## Input for this task

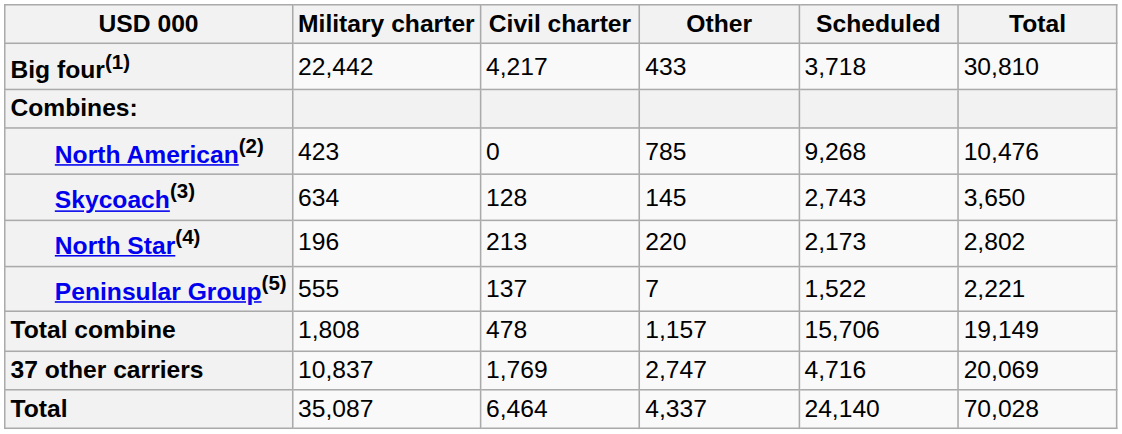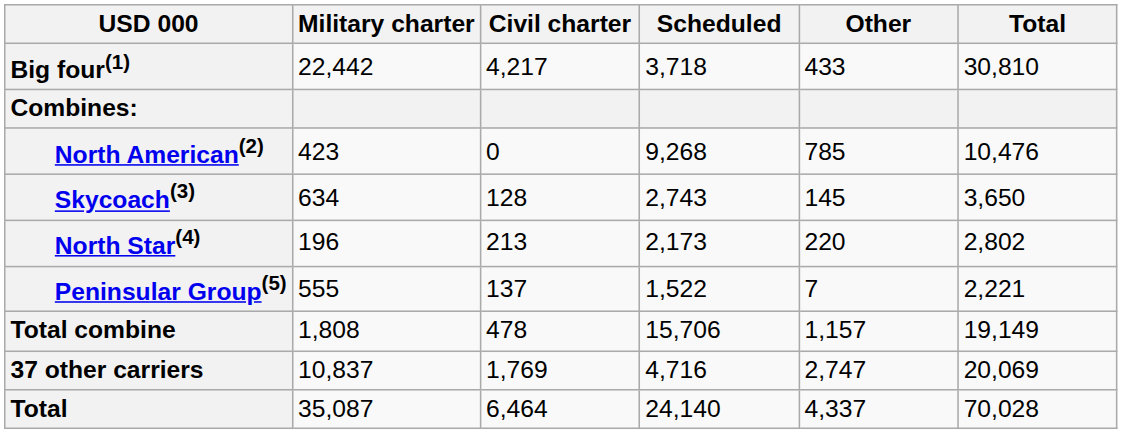columns swapped: Scheduled <-> Other
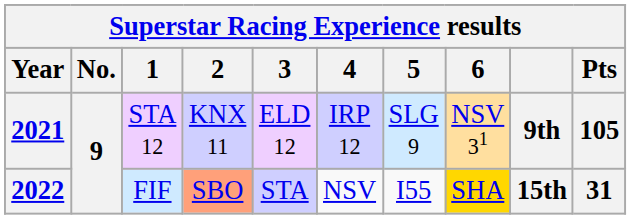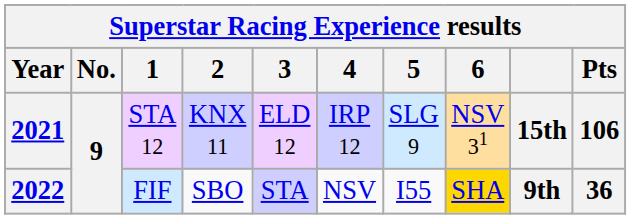2021 | column 9: 9th -> 15th
2021 | Pts: 105 -> 106
2022 | 2: lightsalmon background -> no background
2022 | column 9: 15th -> 9th
2022 | Pts: 31 -> 36
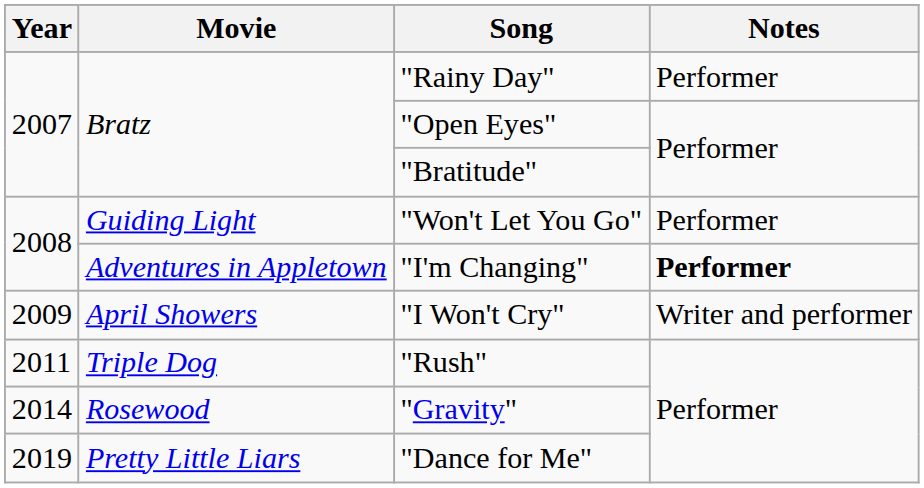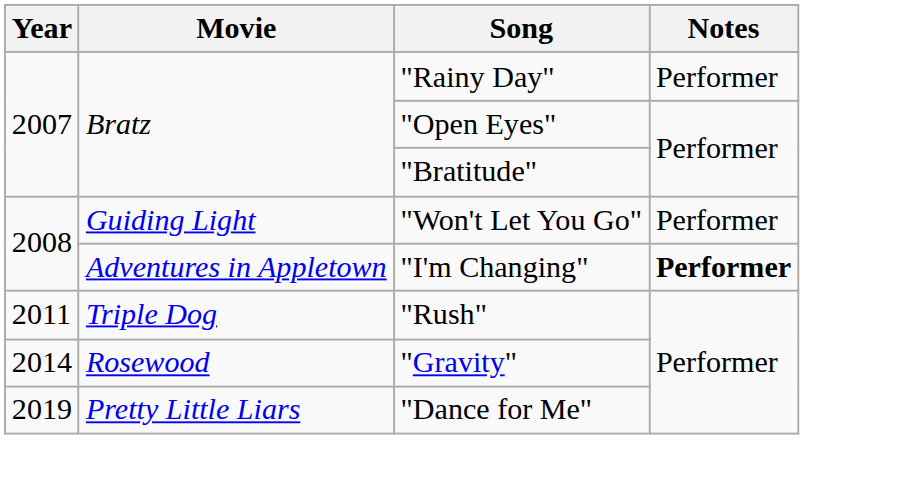- row: 2009 | April Showers | "I Won't Cry" | Writer and performer
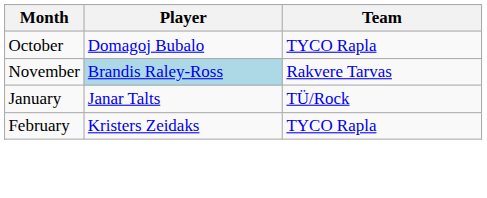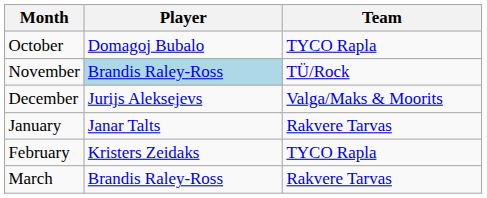November | Team: Rakvere Tarvas -> TÜ/Rock
+ row: December | Jurijs Aleksejevs | Valga/Maks & Moorits
January | Team: TÜ/Rock -> Rakvere Tarvas
+ row: March | Brandis Raley-Ross | Rakvere Tarvas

## Exercise
Give these lines again word for word, covering all the records, and leave out the pictures.

## Full response
columns swapped: Scheduled <-> Other
2021 | column 9: 9th -> 15th
2021 | Pts: 105 -> 106
2022 | 2: lightsalmon background -> no background
2022 | column 9: 15th -> 9th
2022 | Pts: 31 -> 36
- row: 2009 | April Showers | "I Won't Cry" | Writer and performer
November | Team: Rakvere Tarvas -> TÜ/Rock
+ row: December | Jurijs Aleksejevs | Valga/Maks & Moorits
January | Team: TÜ/Rock -> Rakvere Tarvas
+ row: March | Brandis Raley-Ross | Rakvere Tarvas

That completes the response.